_TASK DESCRIPTION_
Wherever a line in the material contains the word "hand", copy that line.

_EXERCISE INPUT_
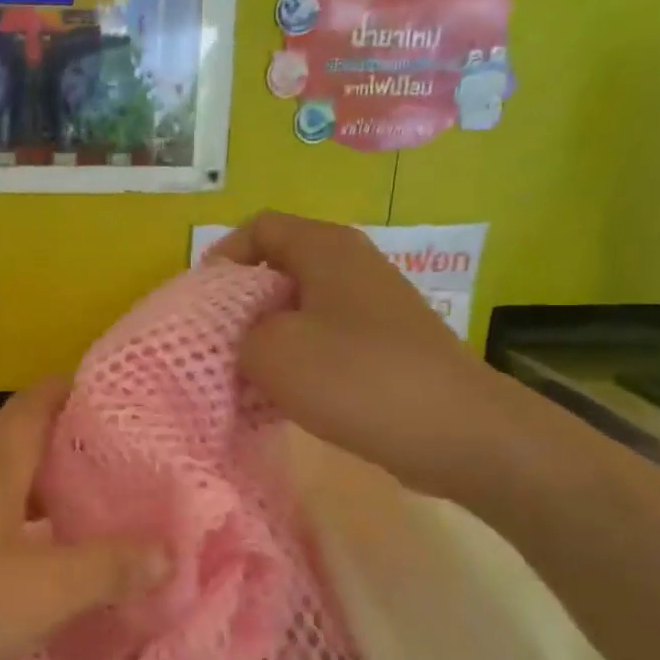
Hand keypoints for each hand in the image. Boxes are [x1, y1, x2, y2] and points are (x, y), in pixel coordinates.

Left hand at [0, 380, 168, 659]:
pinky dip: (14, 533)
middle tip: (132, 476)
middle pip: (28, 443)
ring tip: (93, 524)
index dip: (86, 389)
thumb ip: (106, 569)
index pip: (45, 398)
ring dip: (46, 498)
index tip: (132, 403)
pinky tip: (27, 572)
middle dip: (79, 453)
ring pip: (2, 487)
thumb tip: (171, 550)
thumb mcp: (34, 591)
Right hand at [211, 212, 520, 501]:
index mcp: (325, 247)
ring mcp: (372, 308)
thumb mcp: (272, 352)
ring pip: (299, 311)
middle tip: (216, 347)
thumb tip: (246, 339)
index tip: (201, 305)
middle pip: (277, 270)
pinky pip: (325, 342)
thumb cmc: (357, 377)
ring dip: (268, 341)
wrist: (458, 432)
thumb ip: (237, 334)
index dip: (222, 259)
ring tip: (245, 379)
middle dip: (240, 307)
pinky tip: (284, 400)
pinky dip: (299, 363)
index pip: (259, 228)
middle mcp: (352, 266)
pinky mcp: (384, 347)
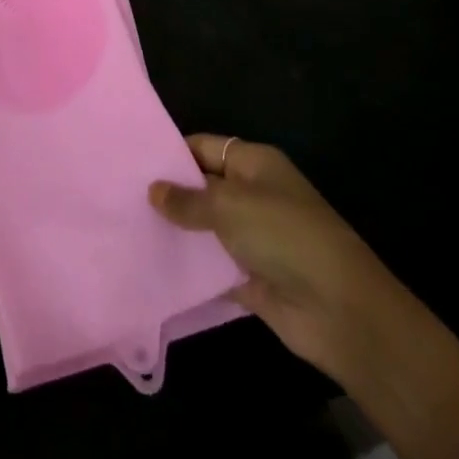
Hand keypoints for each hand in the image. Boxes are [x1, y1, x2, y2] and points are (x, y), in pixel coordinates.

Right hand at [150, 135, 411, 385]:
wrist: (340, 311)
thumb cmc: (284, 236)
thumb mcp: (229, 206)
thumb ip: (188, 199)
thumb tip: (153, 190)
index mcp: (254, 164)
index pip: (203, 147)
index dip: (171, 153)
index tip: (130, 161)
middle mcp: (252, 195)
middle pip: (202, 187)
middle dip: (168, 193)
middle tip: (119, 195)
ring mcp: (252, 238)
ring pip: (204, 228)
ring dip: (176, 231)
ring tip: (126, 228)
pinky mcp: (249, 277)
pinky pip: (211, 266)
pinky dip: (189, 266)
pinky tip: (150, 264)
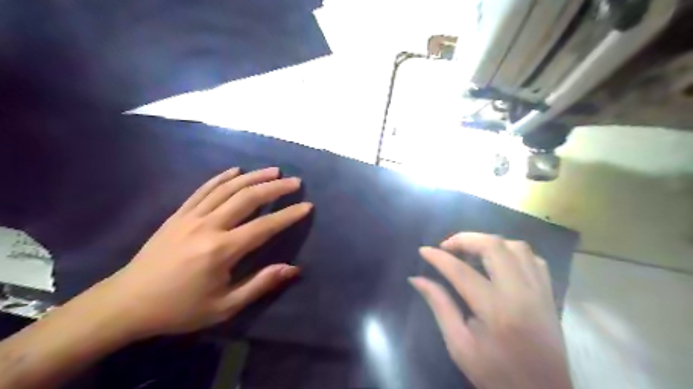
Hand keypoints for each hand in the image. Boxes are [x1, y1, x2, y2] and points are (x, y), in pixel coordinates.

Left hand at [88, 167, 311, 340]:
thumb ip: (260, 284)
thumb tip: (292, 269)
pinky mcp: (178, 214)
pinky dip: (222, 177)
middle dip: (275, 188)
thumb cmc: (180, 308)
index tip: (306, 205)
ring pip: (228, 188)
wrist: (127, 303)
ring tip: (274, 170)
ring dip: (253, 177)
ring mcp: (191, 216)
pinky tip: (236, 170)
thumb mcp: (224, 306)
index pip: (264, 226)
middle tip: (295, 181)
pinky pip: (204, 189)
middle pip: (248, 198)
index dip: (288, 215)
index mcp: (221, 250)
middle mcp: (208, 226)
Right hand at [411, 232, 573, 387]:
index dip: (438, 257)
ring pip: (516, 247)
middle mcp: (521, 294)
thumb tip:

_EXPECTED OUTPUT_
Hand keypoints for each hand in the image. Boxes are [x1, y1, x2, y2] and points are (x, y), in pixel coordinates.
Left hand at [0, 380, 168, 659]:
Right hand at [211, 212, 520, 501]:
Hand keypoints for each hand in the image. Boxes are [x1, y1, x2, y2] and points are (x, y), in pixel coordinates.
Right hand at [150, 135, 411, 385]:
Hand keypoints for each hand in the image. Boxes are [x1, y1, x2, y2] and points are (x, y), in pixel coordinates.
Left hand at [88, 167, 311, 340]:
Right hand at [411, 232, 573, 387]:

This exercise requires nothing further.